**To do:**
1. In the passage below on moving a program from Access to SQL Server, why should the SqlClient objects be used instead of the OleDb objects? Answer in one to three sentences.
2. Write out everything in the SQL Server passage below, from "Fortunately, the objects" down to "will do now.".

(Passage for review)

If we cast our minds back to part one of this series, you will remember that we discussed the various objects and the namespaces where they reside in order to work with databases. In particular, we studied the System.Data.OleDb namespace and the objects contained within to connect to a Microsoft Access database and manage the data. Now that we are moving on to Microsoft SQL Server we will want to utilise a different set of objects that reside in the System.Data.SqlClient namespace.  It is feasible to continue to use the OleDb objects but they are not optimized for use with Microsoft SQL Server whereas the SqlClient objects are specifically designed to work with Microsoft SQL Server and therefore you should use these to gain optimum performance.

 

Fortunately, the objects that we will be using have the same methods as their OleDb counterparts we have already used and therefore do not require much tweaking to change them over to the SQL Server equivalents and have a working program. This is what we will do now.

 

The first change we will make is to replace the Imports statement that we have used in both the main and ManageData forms to the following:

 

    1         Imports System.Data.SqlClient

 

As soon as you have done this, you should see a number of errors appear in the Error List view (if you haven’t got this view available, select the View menu followed by Error List). The errors are caused because we have removed the OleDb namespace and therefore, the compiler cannot find the location of all of the OleDb objects we have used. This is quite handy for us however as we can now use this Error List to determine what and where we need to make code changes.

(End Passage for review)
(Entries provided)

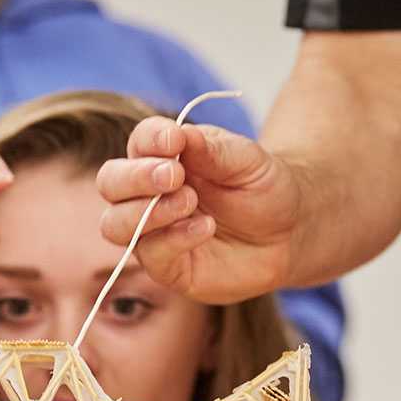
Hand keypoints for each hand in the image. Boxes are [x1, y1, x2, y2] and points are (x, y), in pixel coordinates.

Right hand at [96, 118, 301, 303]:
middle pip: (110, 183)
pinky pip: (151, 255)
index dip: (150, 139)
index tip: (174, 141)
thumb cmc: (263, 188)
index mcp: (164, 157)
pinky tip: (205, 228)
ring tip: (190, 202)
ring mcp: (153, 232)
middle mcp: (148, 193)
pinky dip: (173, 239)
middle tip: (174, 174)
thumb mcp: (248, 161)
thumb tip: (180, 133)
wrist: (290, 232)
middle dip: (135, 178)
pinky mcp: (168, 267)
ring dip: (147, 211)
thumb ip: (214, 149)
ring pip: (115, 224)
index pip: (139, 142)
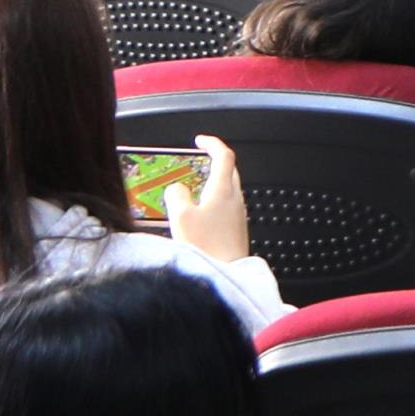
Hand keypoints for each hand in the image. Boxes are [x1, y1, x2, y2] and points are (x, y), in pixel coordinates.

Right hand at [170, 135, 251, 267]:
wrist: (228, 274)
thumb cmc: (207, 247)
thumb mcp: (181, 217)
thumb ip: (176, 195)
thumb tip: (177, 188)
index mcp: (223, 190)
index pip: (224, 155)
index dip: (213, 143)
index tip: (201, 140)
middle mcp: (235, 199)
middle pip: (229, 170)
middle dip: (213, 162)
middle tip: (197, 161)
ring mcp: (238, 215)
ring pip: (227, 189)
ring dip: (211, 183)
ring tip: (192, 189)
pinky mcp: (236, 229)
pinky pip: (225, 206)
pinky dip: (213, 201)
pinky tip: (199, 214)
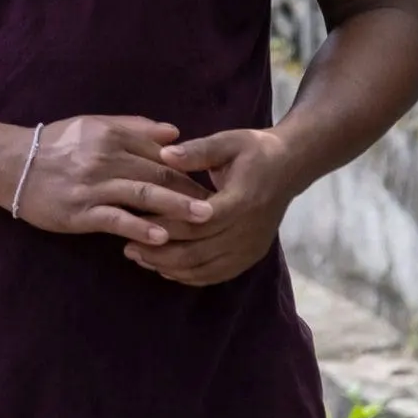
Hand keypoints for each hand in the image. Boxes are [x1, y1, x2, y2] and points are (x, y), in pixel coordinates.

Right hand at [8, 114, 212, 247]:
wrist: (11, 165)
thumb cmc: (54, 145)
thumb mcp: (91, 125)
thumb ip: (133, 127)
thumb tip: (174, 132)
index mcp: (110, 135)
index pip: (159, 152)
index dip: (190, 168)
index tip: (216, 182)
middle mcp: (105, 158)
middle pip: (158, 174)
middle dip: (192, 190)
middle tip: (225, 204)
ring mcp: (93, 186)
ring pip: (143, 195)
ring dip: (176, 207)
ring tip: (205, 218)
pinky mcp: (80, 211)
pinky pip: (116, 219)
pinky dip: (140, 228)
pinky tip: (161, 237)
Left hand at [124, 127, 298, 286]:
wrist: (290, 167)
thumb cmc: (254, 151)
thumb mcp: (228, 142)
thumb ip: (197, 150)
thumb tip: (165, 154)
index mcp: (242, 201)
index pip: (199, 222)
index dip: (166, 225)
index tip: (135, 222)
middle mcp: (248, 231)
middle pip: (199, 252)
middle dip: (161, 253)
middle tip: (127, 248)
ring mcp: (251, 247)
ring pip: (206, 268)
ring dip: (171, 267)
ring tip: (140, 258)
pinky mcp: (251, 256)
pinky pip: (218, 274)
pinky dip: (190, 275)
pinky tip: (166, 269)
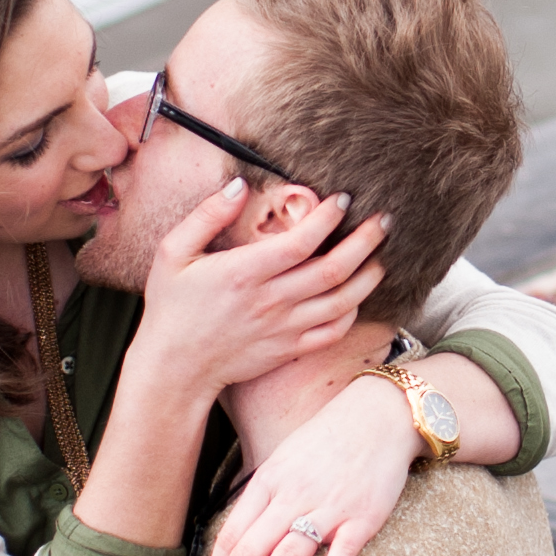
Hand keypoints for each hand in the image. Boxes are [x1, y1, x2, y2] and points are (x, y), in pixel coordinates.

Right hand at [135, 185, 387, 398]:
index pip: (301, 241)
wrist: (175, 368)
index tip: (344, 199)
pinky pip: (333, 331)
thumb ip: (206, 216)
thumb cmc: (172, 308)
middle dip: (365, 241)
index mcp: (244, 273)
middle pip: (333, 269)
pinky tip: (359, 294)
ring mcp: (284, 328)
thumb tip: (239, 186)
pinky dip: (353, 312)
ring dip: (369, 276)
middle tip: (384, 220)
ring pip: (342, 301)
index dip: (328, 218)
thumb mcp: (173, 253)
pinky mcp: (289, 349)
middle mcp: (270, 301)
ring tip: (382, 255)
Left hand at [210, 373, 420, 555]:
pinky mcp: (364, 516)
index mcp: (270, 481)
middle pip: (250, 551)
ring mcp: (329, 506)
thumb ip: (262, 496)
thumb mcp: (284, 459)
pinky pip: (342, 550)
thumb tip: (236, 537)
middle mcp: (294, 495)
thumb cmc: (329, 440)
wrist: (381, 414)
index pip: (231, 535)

(End Entries provided)
(Entries provided)

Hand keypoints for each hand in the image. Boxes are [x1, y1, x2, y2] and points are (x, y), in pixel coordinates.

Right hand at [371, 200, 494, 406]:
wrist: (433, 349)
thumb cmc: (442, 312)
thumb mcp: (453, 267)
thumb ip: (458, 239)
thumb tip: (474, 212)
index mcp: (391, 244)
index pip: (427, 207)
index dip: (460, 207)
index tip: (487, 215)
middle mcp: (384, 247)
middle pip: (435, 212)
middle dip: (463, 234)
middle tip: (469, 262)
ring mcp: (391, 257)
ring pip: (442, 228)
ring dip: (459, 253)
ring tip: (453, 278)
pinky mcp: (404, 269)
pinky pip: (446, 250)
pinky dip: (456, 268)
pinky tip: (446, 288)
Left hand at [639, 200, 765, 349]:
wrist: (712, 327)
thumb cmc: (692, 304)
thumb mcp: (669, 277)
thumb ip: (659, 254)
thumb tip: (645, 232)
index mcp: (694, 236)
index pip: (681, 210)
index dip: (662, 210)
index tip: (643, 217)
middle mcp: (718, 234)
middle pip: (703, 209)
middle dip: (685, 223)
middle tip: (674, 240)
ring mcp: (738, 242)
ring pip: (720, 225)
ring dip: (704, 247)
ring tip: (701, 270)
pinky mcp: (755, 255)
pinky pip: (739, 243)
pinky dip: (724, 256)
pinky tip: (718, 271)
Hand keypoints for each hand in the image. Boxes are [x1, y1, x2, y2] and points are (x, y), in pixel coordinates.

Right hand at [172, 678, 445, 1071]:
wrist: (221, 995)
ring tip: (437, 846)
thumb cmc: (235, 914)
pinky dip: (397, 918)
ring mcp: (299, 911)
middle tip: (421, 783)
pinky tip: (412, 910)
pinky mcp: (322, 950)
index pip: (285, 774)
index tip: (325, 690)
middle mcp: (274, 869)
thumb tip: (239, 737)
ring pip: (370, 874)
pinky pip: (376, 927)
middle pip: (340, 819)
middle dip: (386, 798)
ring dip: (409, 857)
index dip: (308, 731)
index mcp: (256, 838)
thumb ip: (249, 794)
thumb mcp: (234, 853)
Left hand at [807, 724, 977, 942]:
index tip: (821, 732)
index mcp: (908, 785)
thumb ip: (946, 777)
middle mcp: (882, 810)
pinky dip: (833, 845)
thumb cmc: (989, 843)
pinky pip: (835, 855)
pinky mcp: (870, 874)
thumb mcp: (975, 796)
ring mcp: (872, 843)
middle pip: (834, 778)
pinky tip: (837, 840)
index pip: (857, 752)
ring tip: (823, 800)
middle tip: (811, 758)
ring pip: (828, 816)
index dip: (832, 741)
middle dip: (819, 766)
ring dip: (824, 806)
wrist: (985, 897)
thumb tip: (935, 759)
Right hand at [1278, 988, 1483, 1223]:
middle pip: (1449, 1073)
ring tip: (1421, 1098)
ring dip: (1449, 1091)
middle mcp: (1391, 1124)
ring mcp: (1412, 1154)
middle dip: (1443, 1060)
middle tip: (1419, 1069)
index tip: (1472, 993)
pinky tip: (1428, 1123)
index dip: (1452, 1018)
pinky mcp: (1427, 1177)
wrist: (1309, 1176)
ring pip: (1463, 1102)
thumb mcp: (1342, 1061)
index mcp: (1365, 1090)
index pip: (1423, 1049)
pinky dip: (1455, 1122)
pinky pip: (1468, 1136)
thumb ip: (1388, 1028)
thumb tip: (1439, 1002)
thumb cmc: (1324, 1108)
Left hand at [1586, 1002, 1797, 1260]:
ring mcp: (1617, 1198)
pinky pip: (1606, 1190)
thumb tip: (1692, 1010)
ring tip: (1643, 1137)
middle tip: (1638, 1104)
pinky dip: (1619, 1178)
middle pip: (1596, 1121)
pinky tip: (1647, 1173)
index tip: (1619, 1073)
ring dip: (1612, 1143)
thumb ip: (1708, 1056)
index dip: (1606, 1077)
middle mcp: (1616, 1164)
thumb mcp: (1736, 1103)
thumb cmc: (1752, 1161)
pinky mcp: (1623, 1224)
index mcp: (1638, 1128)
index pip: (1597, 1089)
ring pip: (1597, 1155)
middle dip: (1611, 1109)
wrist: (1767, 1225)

(End Entries provided)

**Per-task answers:**
1. The OleDb objects would still work, but they are not optimized for Microsoft SQL Server. The SqlClient objects are designed specifically for SQL Server, so using them gives optimum performance.

2.
Fortunately, the objects that we will be using have the same methods as their OleDb counterparts we have already used and therefore do not require much tweaking to change them over to the SQL Server equivalents and have a working program. This is what we will do now.